Grand Sauces    

July 21 1998
Whole lot-o-reducing
Damn Demiglace!

The task of the day:

5 sauces

Today we had a long day in the kitchen. We prepared five sauces, but before we could do that, we had to create the things that went into them. For example, the vegetable velouté needed vegetable stock, so of course we got to make that first.

* * *

There are lots of people here taking other classes through the continuing education program. Asian Cooking is running in parallel with my class, and I'm getting to know those folks. A guy from Savanah, GA is pretty friendly, and we've been swapping stories over lunch. Some of the other "professional" chefs are more of a pain. And I thought that egos in the computer industry were bad. Still, I guess it takes all types.

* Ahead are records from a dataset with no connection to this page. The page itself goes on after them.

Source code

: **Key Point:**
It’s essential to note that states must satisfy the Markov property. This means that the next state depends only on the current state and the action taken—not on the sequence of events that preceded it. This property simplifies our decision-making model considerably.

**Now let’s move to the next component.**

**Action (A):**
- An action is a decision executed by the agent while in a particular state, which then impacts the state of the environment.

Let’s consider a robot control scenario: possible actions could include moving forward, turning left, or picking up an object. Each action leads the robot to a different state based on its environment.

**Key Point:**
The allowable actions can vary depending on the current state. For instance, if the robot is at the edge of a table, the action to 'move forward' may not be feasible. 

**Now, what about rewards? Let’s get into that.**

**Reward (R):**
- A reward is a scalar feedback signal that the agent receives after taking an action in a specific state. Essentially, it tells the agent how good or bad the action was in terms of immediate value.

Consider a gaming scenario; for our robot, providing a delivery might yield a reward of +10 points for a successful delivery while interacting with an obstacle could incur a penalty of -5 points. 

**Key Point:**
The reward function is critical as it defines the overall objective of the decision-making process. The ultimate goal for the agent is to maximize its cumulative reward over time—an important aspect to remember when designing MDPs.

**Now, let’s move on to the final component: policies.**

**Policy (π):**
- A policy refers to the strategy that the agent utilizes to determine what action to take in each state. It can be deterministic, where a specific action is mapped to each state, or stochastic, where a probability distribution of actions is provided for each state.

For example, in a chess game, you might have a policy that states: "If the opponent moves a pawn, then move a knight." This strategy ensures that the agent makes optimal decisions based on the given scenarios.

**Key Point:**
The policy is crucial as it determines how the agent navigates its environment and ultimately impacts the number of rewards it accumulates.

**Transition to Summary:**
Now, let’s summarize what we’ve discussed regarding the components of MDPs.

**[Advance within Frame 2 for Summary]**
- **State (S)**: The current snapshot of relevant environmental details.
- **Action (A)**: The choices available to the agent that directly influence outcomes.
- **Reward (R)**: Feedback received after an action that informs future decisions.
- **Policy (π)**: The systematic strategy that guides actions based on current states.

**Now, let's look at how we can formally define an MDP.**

The students here have it even worse than we do. Shawn (our student assistant) is helping out with two of the continuing education classes. He gets here at 5 AM, and works our class until after we leave (which was about 9:30 last night). Today he has a pastry exam, so we were helping him cram last night while we were cooling down the stocks. It's always a good idea to butter up the assistant, you get more stuff that way. He did some Mise en Place for us before class today, which is way cool. There's nothing better than opening the fridge to find all of your stuff on a tray ready to start prepping.

* * *

Today's production list:

  • Demi-glace (1/2 gallon)
  • Vegetable Velouté (1/2 gallon)
  • Tomato Sauce (1/2 gallon)
  • Chasseur Sauce (1/2 gallon)
  • St. Andrews White Sauce (1/2 gallon)
  • Oven-dried Tomato and Olive Oil Sauce (1/2 gallon)
  • Robert Sauce (1/2 gallon)

* * *

Most of these sauces need between 30 and 60 minutes to "cook out". But that's not the problem, obviously. If that's all there was to it, you'd stick 5 pots on the stove and crank up. The problem are all of the things you need to make first.

So there was the vegetable stock mentioned above. Then the tomatoes had to be dried in the oven. Then the tomatoes for the tomato and chasseur sauces needed to be peeled and seeded (4 pounds, please, whee!). Oh, yeah, demi-glace.

I've made demi-glace before, and I don't mind it normally. Normally, you make it as part of a much longer day of cooking. You don't watch it, you just let it burble away while you are busy with something else in the house. Also, there are gobs of shortcuts to making it that produce the same quality product with less hassle or mess. But here, of course, we do things the traditional way. Which is fine. Still. Damn demi-glace. Here we create a brown sauce, from brown stock, roux, mirepoix (browned), and tomato paste. This we cook for two hours. This lets the starch in the flour calm down. This lot is skimmed and strained. Then we add more brown stock to this and cook again, reducing by half. That four hours of boiling, at least, just for the sauce. Of course, don't forget that the stock takes 8 hours. And you need alot of it.

On the plus side, both Sauce Robert and Sauce Chasseur are so good you want to roll in them. And given demi-glace, take about one minute each to make.

Slept like the dead last night. I expect more of the same.